• **Work instruction**
Please return every line from the entries that has the string "cérémonie" in it.

Start of Input data

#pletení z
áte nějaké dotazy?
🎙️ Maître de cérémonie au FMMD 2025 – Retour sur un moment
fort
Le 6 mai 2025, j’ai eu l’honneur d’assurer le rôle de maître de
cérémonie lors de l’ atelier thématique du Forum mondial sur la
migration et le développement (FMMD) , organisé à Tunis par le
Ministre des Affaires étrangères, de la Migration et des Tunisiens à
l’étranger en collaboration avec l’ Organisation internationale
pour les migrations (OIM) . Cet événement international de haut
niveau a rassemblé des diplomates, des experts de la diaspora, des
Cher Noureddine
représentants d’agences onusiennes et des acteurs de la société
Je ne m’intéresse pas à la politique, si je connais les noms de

End of Input data
Start of Input data

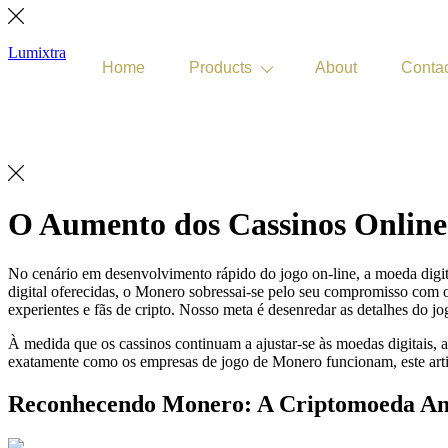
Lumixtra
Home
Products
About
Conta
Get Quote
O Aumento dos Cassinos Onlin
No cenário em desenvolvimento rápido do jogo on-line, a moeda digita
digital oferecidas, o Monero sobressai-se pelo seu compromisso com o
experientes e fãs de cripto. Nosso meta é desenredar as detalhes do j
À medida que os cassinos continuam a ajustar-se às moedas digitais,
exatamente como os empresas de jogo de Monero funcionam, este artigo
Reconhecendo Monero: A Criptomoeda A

End of Input data

• **The answer**
🎙️ Maître de cérémonie au FMMD 2025 – Retour sur un moment
cérémonie lors de l’ atelier thématique du Forum mondial sur la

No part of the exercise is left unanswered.